Se l'arco è progettato per il tiro tradizionale, generalmente il
piatto orizzontale della finestra è ridotto al minimo di larghezza, proprio per
minimizzare il problema.
NOTE
(1) In effetti, anche il
dacron è indeformabile. In realtà la treccia del dacron (per questioni di attrito tra i
singoli refoli) è "piena d'aria", cioè vi sono spazi vuoti che si vanno a
colmare nell'azione di chiusura e che giustificano la deformazione. (RITORNA)

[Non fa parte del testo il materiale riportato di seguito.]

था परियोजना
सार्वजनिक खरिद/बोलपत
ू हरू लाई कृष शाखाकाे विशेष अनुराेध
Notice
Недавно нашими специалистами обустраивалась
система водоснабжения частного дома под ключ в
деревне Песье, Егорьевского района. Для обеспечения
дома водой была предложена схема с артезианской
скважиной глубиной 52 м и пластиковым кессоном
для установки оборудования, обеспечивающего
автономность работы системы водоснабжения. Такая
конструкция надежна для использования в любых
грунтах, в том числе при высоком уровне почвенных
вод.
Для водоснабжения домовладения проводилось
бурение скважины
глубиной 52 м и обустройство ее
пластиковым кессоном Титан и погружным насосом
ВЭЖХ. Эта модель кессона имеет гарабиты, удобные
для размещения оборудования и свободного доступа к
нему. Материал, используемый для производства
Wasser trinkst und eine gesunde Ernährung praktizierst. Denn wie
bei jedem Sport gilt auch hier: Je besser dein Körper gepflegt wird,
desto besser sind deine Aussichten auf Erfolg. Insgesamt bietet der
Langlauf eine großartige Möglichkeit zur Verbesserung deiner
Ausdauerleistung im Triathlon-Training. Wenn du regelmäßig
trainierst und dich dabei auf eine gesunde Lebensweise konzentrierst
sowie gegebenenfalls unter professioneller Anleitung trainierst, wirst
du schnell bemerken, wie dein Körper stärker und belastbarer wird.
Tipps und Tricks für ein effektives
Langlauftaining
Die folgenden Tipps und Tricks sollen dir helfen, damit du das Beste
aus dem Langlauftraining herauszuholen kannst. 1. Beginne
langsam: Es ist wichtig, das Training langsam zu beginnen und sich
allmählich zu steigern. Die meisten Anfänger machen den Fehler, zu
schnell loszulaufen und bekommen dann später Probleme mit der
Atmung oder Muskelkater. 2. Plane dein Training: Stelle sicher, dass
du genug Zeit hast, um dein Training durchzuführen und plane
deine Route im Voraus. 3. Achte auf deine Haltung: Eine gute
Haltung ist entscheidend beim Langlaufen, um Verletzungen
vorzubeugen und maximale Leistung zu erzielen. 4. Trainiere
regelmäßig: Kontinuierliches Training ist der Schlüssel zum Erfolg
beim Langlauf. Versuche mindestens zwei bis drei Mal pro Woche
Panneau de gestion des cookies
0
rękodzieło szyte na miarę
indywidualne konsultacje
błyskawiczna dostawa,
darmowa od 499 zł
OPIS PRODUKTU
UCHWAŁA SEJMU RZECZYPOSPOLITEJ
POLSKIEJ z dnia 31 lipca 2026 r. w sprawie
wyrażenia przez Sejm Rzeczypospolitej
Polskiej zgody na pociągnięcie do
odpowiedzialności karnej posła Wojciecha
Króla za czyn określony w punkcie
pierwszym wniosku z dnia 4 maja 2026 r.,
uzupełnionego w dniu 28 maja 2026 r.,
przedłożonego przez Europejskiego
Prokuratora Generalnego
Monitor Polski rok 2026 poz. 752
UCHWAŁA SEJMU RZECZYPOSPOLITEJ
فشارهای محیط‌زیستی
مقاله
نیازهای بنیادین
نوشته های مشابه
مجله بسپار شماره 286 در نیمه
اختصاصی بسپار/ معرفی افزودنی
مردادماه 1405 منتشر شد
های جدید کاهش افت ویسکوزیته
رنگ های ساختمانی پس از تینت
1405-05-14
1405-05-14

(2) Generalmente dalle case
costruttrici vengono consigliate aste piú rigide e pesanti per meglio assorbire
energiadall'arco. (RITORNA)
(3) Non é detto che a
paritá di sezione di freccia in legno si abbiano le medesime risposte dinamiche di spine
sotto la sollecitazione della corda in movimento, e nei momenti successivi di volo. E' un
problema di resilienza dal latino "resilire", cioé rimbalzare.
Resilienza puó essere definita come la capacitá che ha il materiale nel
"resistere" e reagire ad una brusca sollecitazione. La compattezza delle fibre,
la densitá e la quantitá d'acqua presente nelle stesse (cioé la loro stagionatura) sono
tutti fattori che influenzano questa reazione, e possoono facilmente variare da asta ad
asta, anche della medesima partita. Essendo un fenomeno eminentemente dinamico, la misura
statica dello "spine" si rivela quindi insufficiente.